Fragmento de la página —
--- --- ---

Por ahí íbamos en la conversación telefónica, cuando a mí me entró el telele, el yuyu, el acojone., Aceptar una invitación de tal calibre, detrás de las tablas del albero resultaba bonito y satisfacedor, pero ¿qué hacer ante el miura, bragado y meano, nada corniveleto, que se me había venido encima? ¿Lograría darle algunos pases marciales, templarle, cuadrarle, sacarle todo su trapío, exponer el enjundioso contenido de su libro, derramado en una prosa silenciosa, casi íntima, llana y cuajada? ¡Menudo toro negro, fino, zaíno, con casta y clase, aforrajado en las dehesas de Miñón, Guadarrama y Santillana, tenía que lidiar! Pero ya estaba echada la suerte. No podía desdecirme. (A estas alturas del discurso aún siento miedo, haré lo que pueda, estoy haciendo lo imposible, pues él me supuso el valor y ustedes me lo consienten. Aquí vine, aquí estoy, Me aprieto los machos y sigo. No debo defraudar tampoco a esta plaza que está llena a rebosar.

-Mira, -continuó Alberto al teléfono, aunque los árboles del Puerto de Navafría no me dejaban oir su voz con nitidez-. Ana San Romualdo, de El adelantado de Segovia, me ha prometido asistir, y ya sabes de su amor por la literatura. Nos hará una Crónica en El Adelantado. Tú eres el enlace perfecto conmigo, la verónica al aire del quite. No me falles, ya sé que no te he propuesto una falla para tirar cohetes. Espolvorea en el ruedo de la presentación los sintagmas como te dé la gana y yo hago el resto callado escuchándote. ¿Te parece? Sé que vas a quedar brillante, me vas a cortar las dos orejas.

--- --- ---

Problemas y tareas —
• A. En el fragmento de la conversación con Alberto, ¿quién de El Adelantado de Segovia ha prometido asistir a la presentación?
• B. Escribe la continuación del fragmento de la conversación con Alberto a partir de su última oración.
Las entradas no guardan ninguna relación con el fragmento de la conversación con Alberto.

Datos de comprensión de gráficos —
--- --- ---

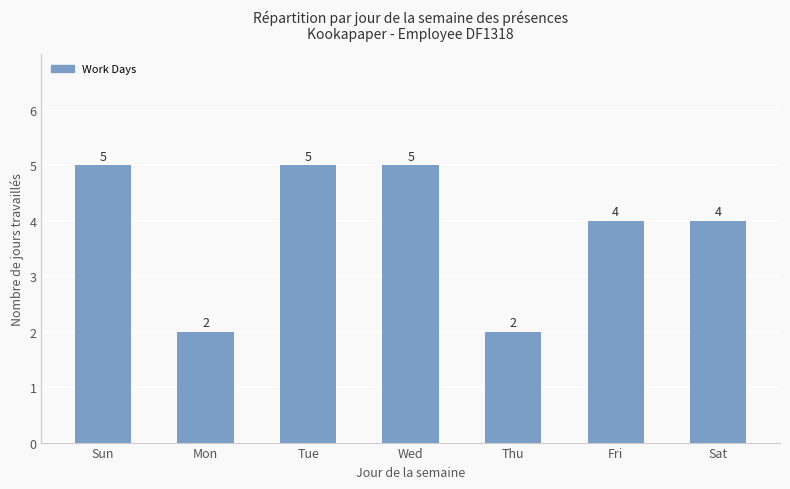

The value at Mon is 2. True or false?

True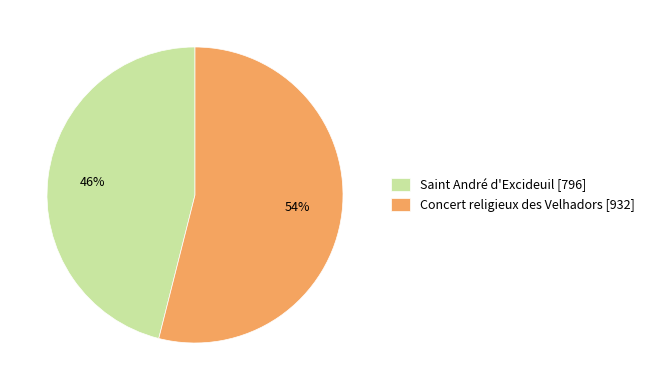

True or false: Saint André d'Excideuil [796] accounts for 32% of the total.

False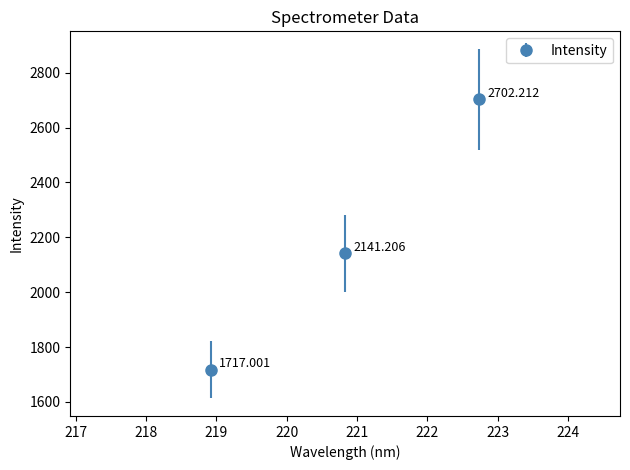

What is the sum of all values?

6560.4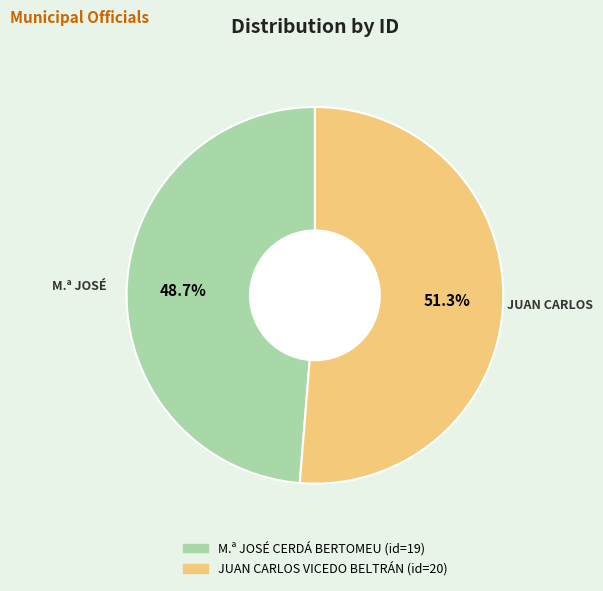

To the nearest percent, what is the combined percentage of JUAN CARLOS VICEDO BELTRÁN and M.ª JOSÉ CERDÁ BERTOMEU?

100%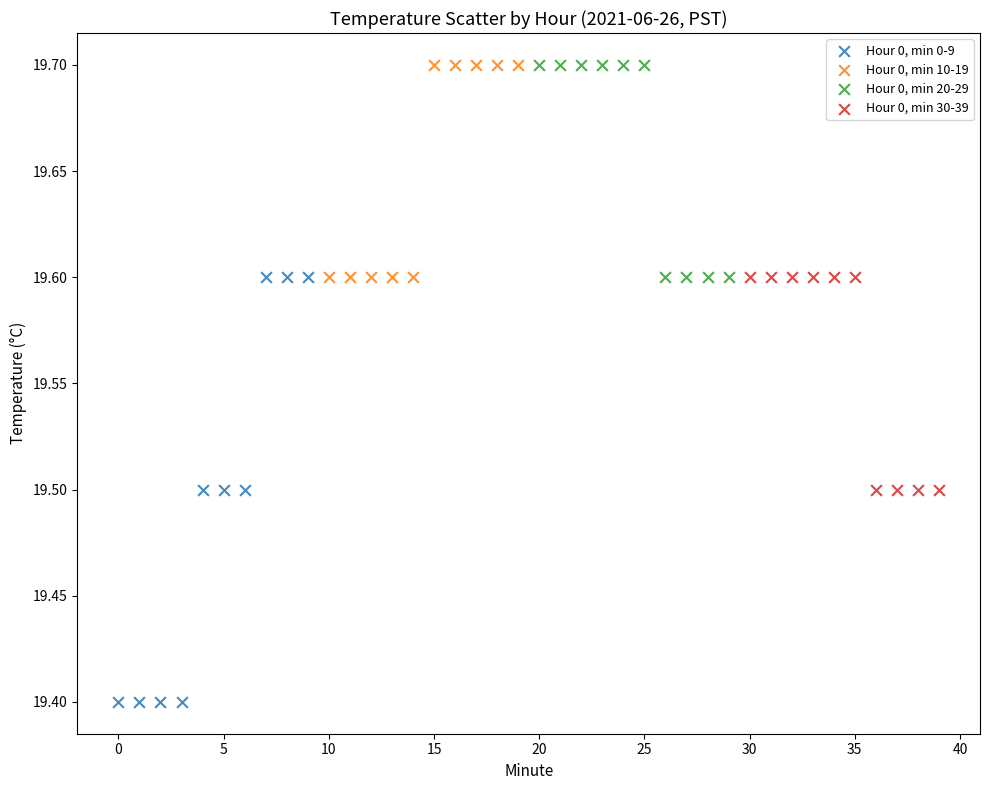

What are all the series names shown in the legend?

Hour 0, min 0-9, Hour 0, min 10-19, Hour 0, min 20-29, Hour 0, min 30-39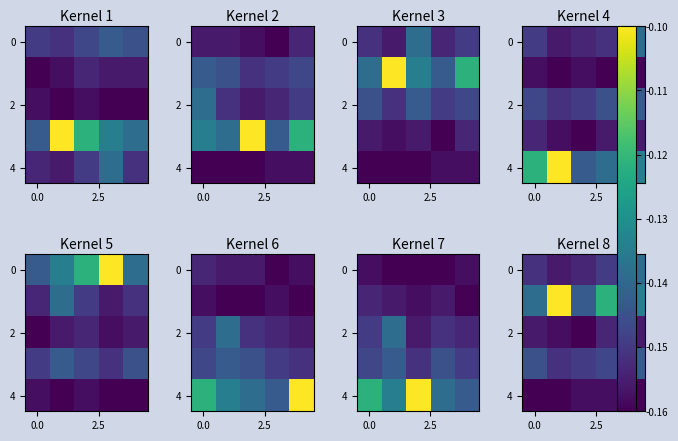

What is the maximum value shown in the chart?

-0.1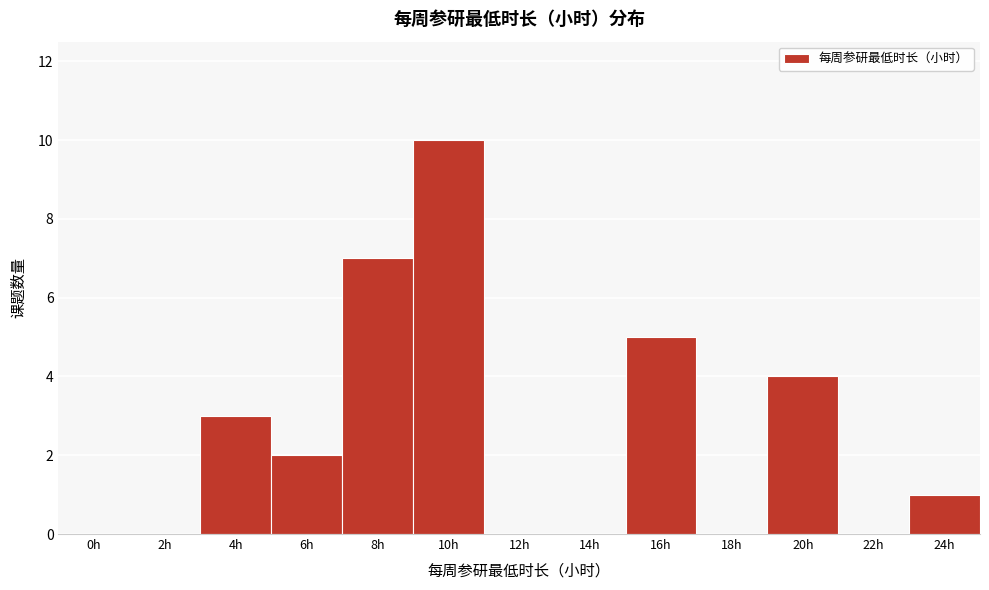

Reading left to right, what are all the values shown in this chart?

0h=0	2h=0	4h=3	6h=2	8h=7	10h=10	12h=0	14h=0	16h=5	18h=0	20h=4	22h=0	24h=1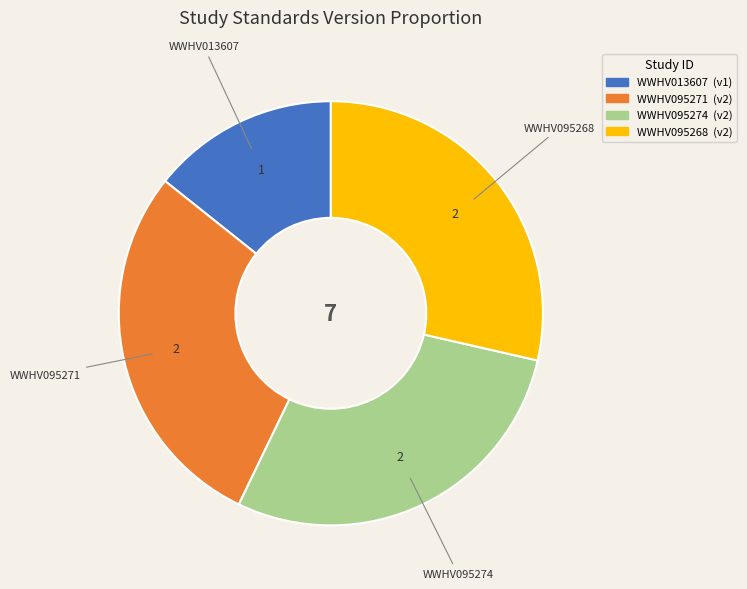

What is the smallest slice in the pie chart?

WWHV013607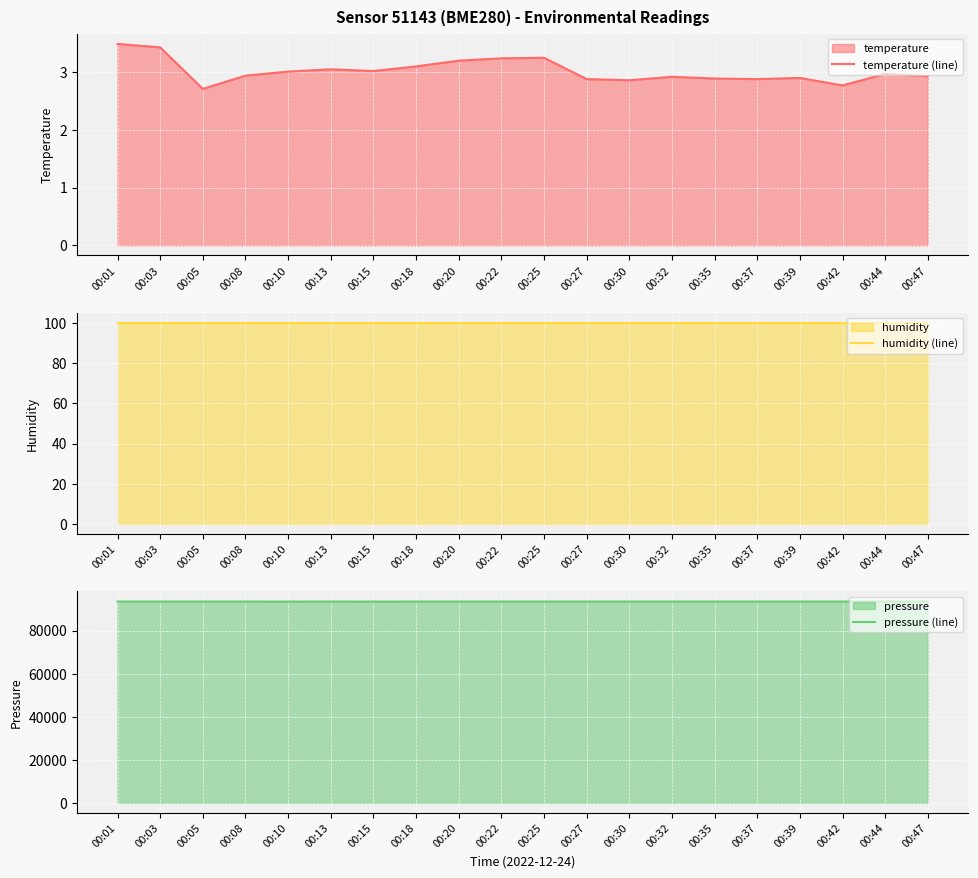

At which category is the sum across all series the highest?

00:42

--- --- ---

Respuestas dadas —
• A. Ana San Romualdo.

• B.
-Muy bien, hombre, don Tancredo. A lo hecho, pecho.

-No te excedas. Dos pinceladas y nada más, me aconsejó.

-Lo que gustes. Pero una cosa, Alberto, prométeme que no te enfadarás conmigo y que nuestra amistad permanecerá impoluta como una patena. Es que no quiero ni hacerte la rosca, ni despellejarte, pero si noto algún fallo en el libro te lo haré notar, ¿De acuerdo?

-De acuerdo, hombre. Para eso estamos.

La llamada telefónica debió de costarle un montón de euros al escribidor escurialense de El Espinar, pero como es generoso y amigo de sus amigos, seguro que no le importó.

-Todo sea por la cultura, me selló al fin y a la postre, cual gustaba de repetir ingenuamente Fray Gerundio de Campazas en sus alambicados sermones transcritos por el Padre Isla.

-Vale. Pues eso: labios libres.

Y cerramos la conversación. Al cri cri cri grillero del móvil le empezó a sustituir el canto de los pájaros, que habían permanecido a la escucha, como vosotros ahora, gracias, pensando que algo grande estaba sucediendo. Y así era.

El libro “Fuera de Programa” lo único disuasorio que conlleva es el título, porque resulta todo lo contrario que insinúa. A mi ver y entender, sólo a mi ver y entender. De fuera de programa, nada. Lo lleva dentro todo. ¿Razones? Está redactado pulcramente con las experiencias y las enseñanzas de la madurez, es sereno y amable, irónico y ambiguo como la literatura fantástica y real conjuntas, se bebe igual que un vaso de agua o más bien un vaso berceano de vino verdejo blanco Nieva, posee enjundia y vacile, sabor, olor, calor y color local y universal. Cada línea refleja un pensamiento, cada diálogo es partero en la usanza socrática o platónica, y en cada párrafo derruye la torre de Babel para que le entendamos con la transparencia del cristal.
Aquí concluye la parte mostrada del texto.